■ **WHAT IS EXPECTED**:
Nothing outside the range is wanted. Repeat exactly the lines below from the one with "Find a pharmacy" through the one with "cover, Shakespeare performe".

■ **MATERIAL SUPPLIED**:
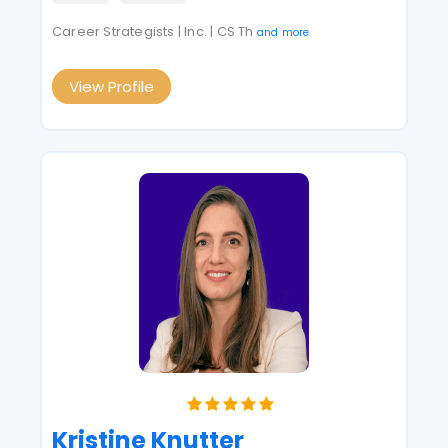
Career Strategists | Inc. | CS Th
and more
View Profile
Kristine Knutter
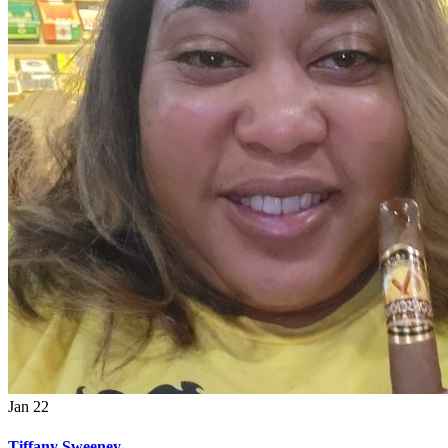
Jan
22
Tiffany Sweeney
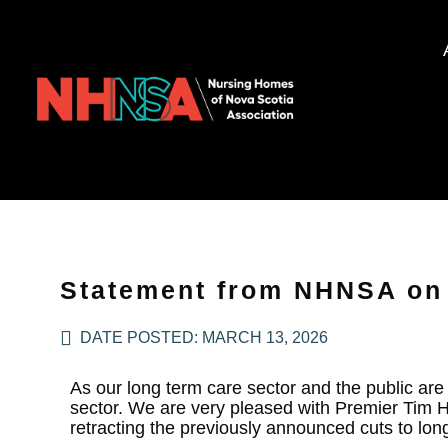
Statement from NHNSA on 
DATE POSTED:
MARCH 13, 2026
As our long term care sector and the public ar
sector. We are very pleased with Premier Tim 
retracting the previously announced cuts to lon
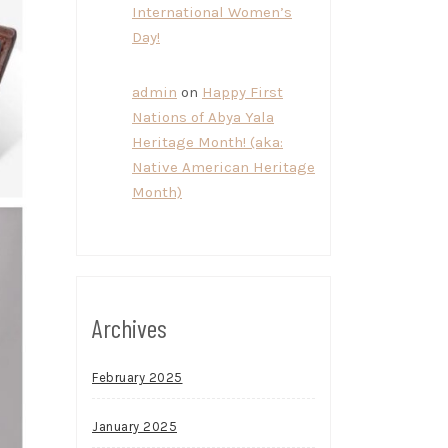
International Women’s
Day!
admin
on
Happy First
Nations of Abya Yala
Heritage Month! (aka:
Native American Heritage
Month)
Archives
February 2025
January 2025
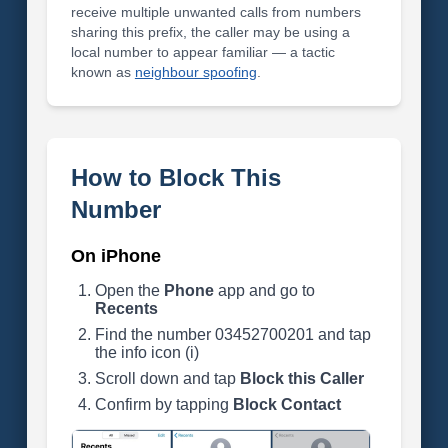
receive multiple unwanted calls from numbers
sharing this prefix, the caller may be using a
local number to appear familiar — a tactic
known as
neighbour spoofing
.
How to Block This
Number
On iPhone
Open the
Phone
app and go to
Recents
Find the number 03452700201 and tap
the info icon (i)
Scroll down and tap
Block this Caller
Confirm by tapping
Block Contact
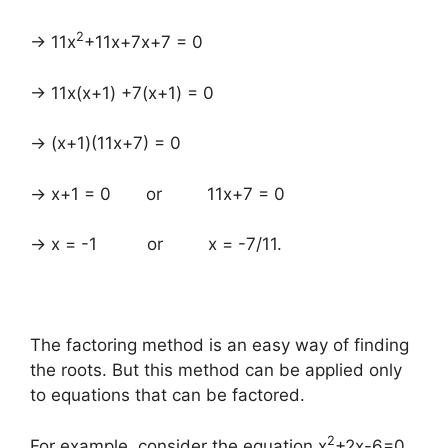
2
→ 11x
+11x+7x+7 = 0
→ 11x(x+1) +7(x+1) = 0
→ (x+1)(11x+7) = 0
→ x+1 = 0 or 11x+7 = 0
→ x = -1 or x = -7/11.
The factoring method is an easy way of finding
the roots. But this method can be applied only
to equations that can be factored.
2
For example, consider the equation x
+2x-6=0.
---
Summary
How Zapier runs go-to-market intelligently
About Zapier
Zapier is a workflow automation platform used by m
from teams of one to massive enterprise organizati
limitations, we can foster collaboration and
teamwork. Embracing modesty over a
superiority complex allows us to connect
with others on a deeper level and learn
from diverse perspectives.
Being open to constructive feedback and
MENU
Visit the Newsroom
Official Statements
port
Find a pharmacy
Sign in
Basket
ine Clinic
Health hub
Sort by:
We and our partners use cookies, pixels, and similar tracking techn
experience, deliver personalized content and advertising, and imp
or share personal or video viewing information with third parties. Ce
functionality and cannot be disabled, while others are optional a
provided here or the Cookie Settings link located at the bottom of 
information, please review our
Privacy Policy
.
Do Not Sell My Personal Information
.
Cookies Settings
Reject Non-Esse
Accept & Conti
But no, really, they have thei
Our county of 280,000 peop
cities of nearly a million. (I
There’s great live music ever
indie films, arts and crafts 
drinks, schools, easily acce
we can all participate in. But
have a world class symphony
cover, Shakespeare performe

■ **YOUR RESPONSE**:
Find a pharmacy
Sign in
Basket
ine Clinic
Health hub
Sort by:
We and our partners use cookies, pixels, and similar tracking techn
experience, deliver personalized content and advertising, and imp
or share personal or video viewing information with third parties. Ce
functionality and cannot be disabled, while others are optional a
provided here or the Cookie Settings link located at the bottom of 
information, please review our
Privacy Policy
.
Do Not Sell My Personal Information
.
Cookies Settings
Reject Non-Esse
Accept & Conti
But no, really, they have thei
Our county of 280,000 peop
cities of nearly a million. (I
There’s great live music ever
indie films, arts and crafts 
drinks, schools, easily acce
we can all participate in. But
have a world class symphony
cover, Shakespeare performe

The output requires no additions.